**Exercise**
Report, as a single number, how many lines of the records contain the word "weak".

[Opening Provided records section]

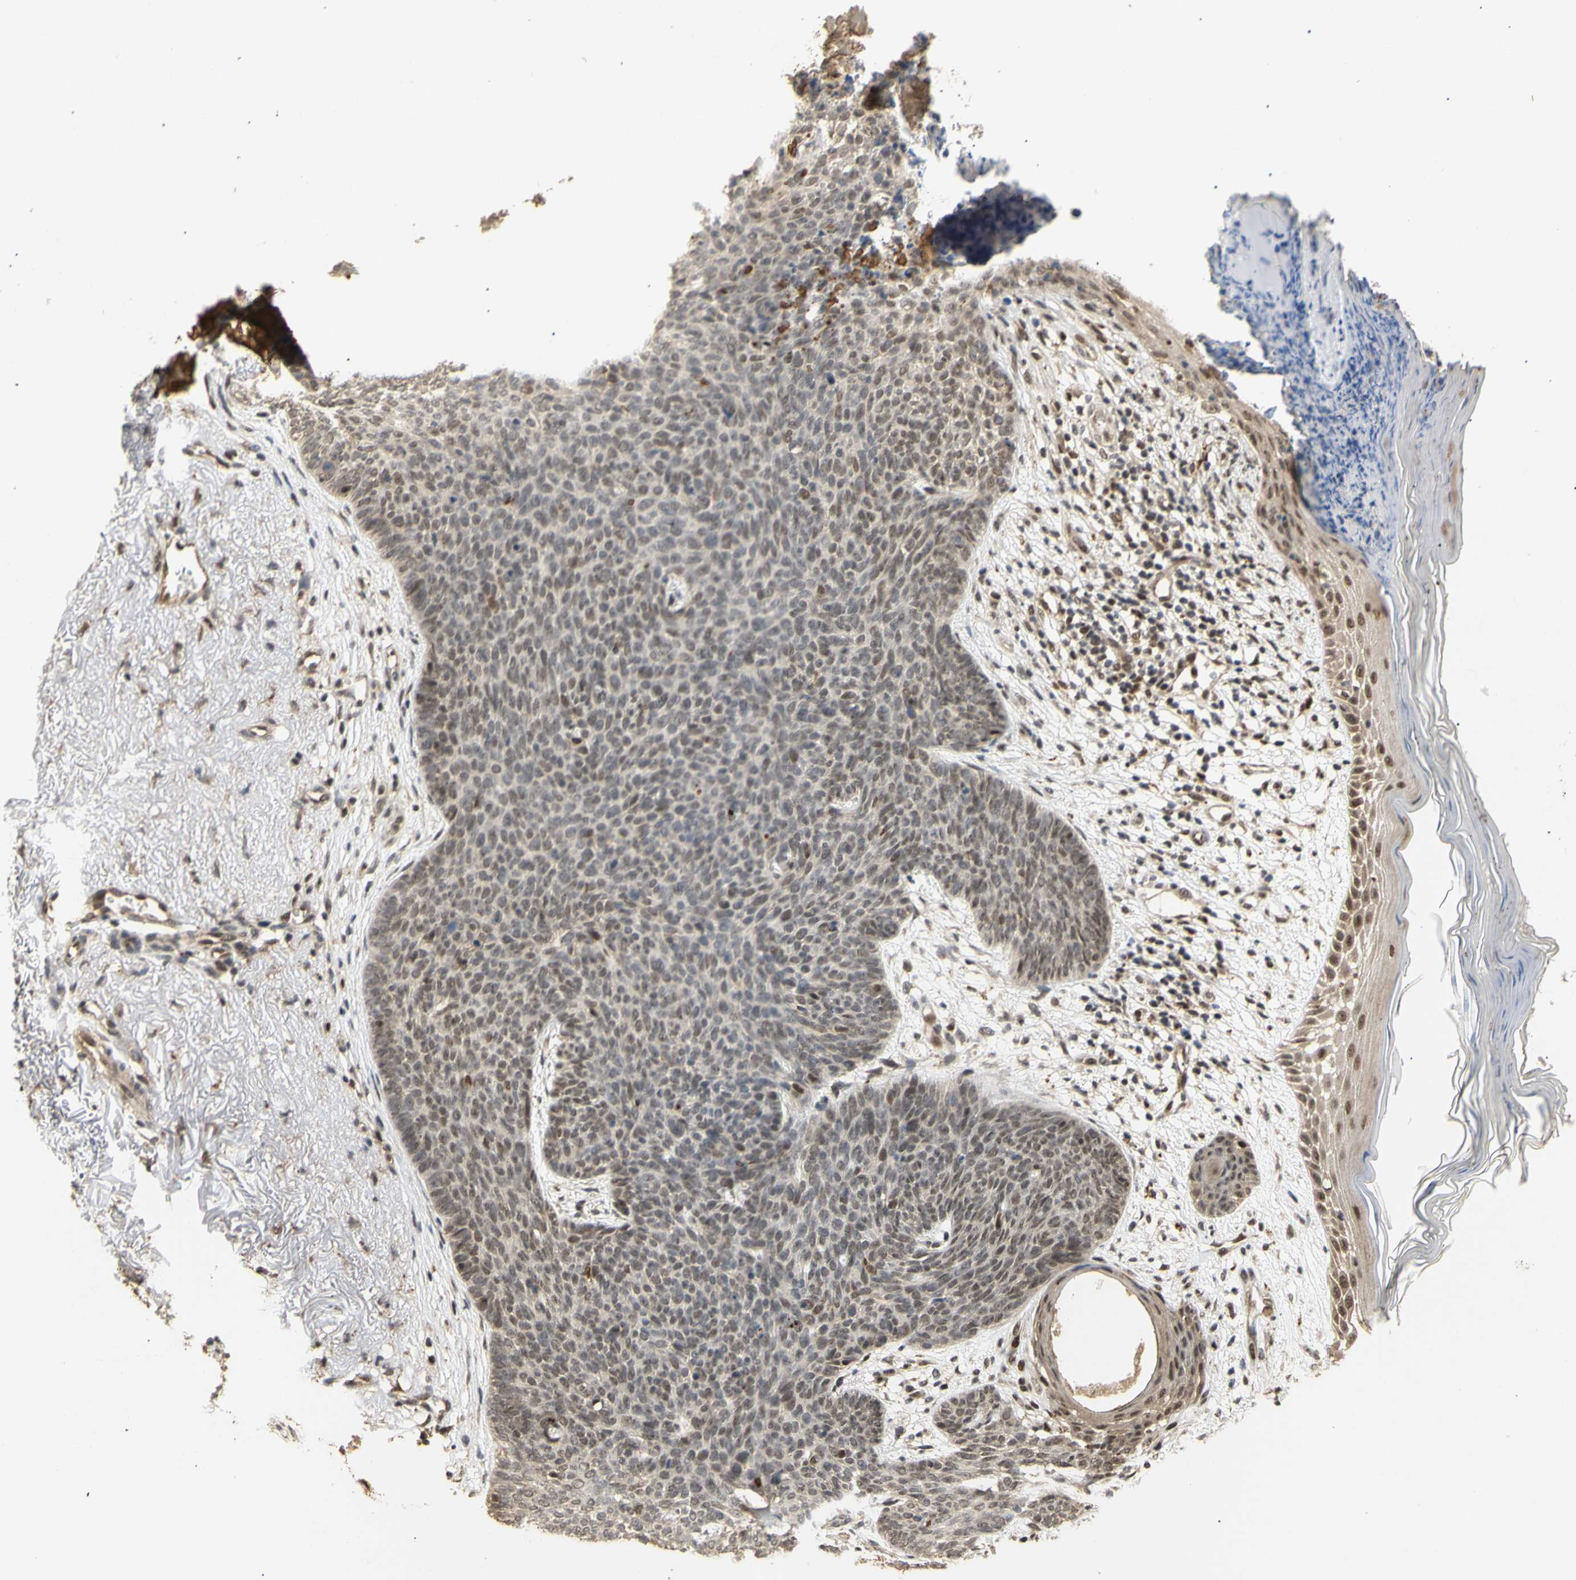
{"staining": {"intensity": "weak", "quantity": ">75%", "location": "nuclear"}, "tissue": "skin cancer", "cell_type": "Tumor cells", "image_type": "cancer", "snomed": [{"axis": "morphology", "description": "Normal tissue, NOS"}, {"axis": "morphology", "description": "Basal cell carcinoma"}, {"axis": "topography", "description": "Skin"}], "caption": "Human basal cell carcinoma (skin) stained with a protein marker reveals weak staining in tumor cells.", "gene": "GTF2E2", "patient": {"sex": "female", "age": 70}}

[Closing Provided records section]
[Opening Provided records section]

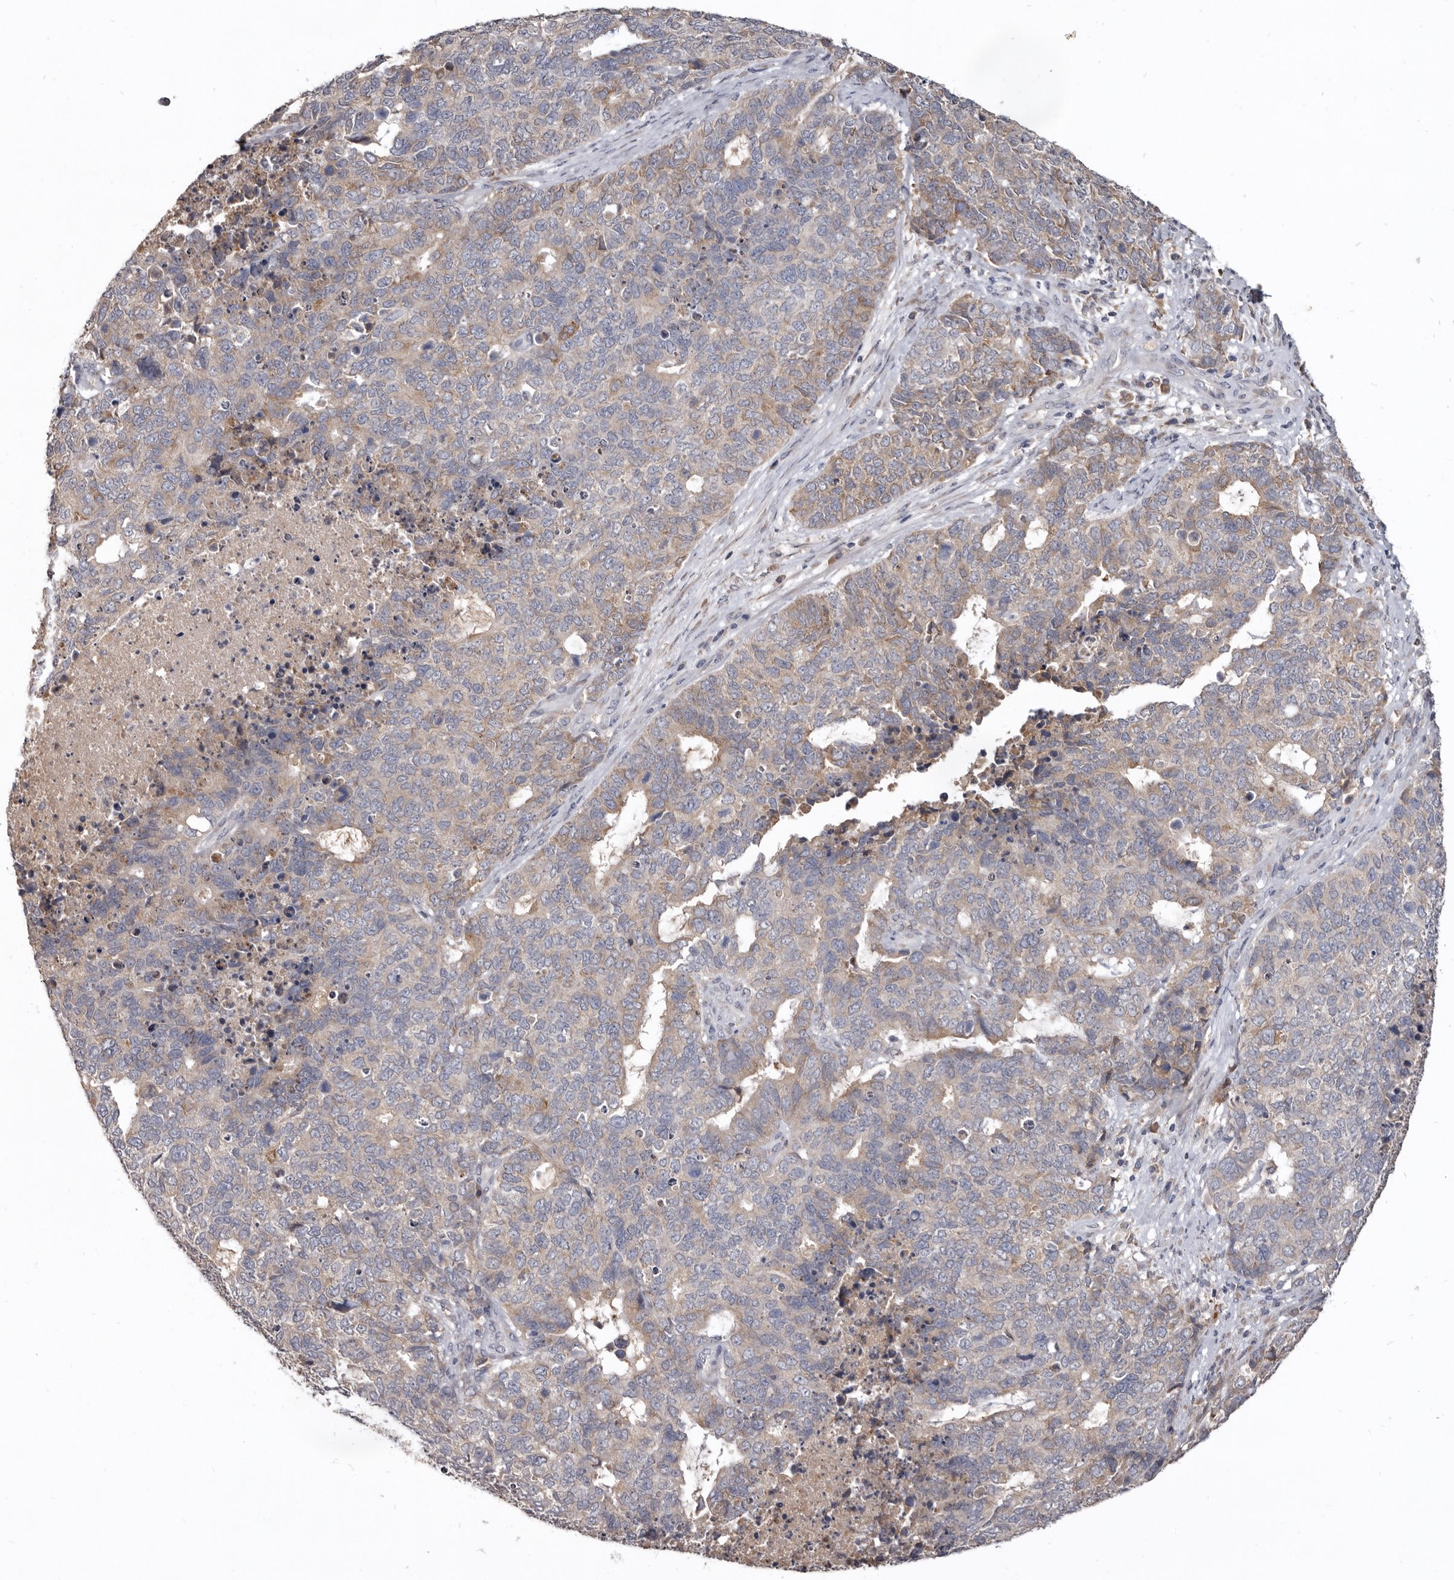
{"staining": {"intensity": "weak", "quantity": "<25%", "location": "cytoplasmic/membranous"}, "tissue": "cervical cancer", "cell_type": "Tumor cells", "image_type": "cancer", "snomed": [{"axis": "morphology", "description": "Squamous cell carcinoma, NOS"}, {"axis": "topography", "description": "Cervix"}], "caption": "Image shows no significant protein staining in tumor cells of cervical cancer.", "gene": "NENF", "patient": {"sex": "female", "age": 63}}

[Closing Provided records section]
[Opening Provided records section]

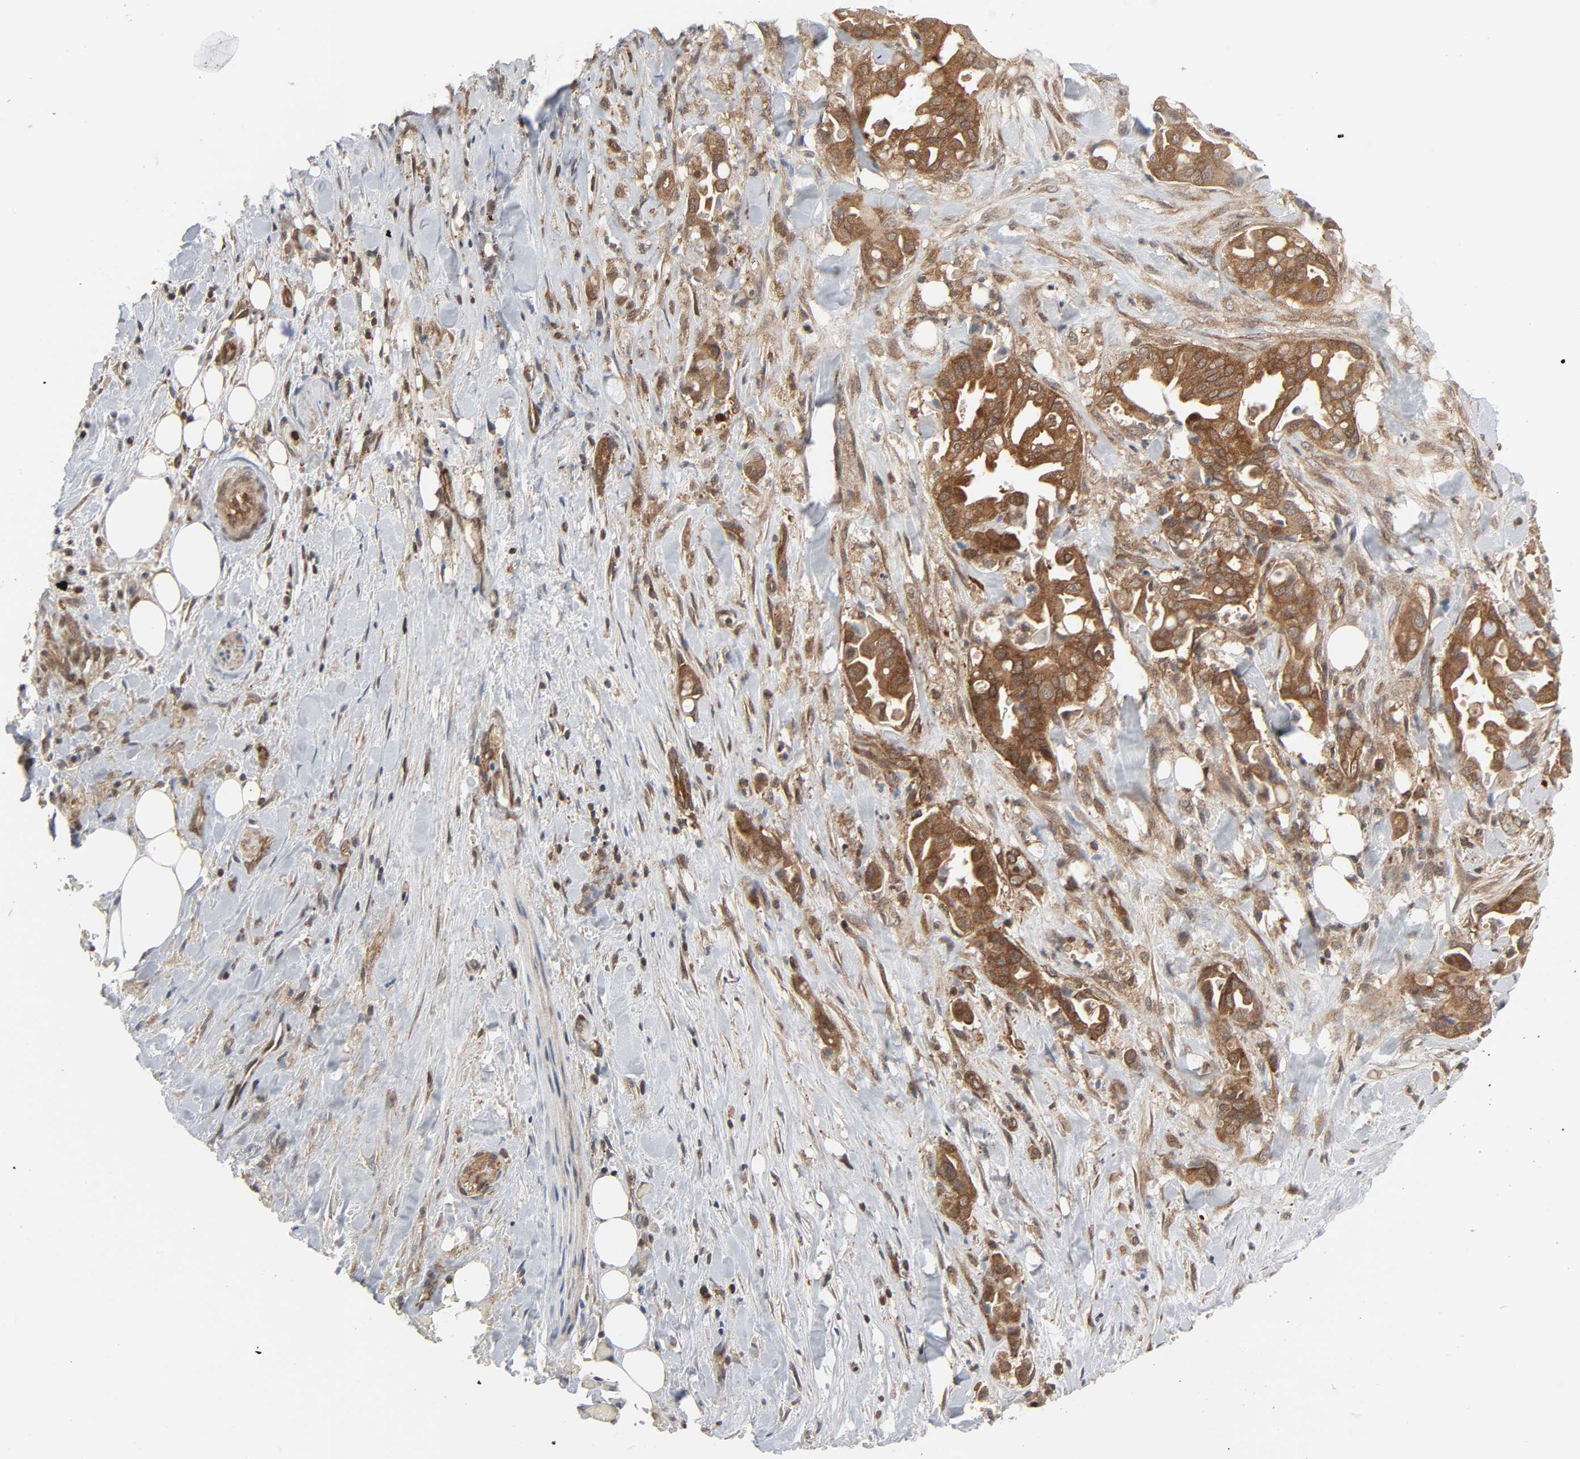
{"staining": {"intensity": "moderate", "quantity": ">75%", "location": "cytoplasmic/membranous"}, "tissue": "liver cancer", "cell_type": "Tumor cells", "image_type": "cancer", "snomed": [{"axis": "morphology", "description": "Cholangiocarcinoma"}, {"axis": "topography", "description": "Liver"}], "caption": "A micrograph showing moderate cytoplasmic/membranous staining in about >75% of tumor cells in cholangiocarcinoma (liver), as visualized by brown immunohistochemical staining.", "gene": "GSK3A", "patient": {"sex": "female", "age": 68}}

[Closing Provided records section]

**Answer to this problem**
2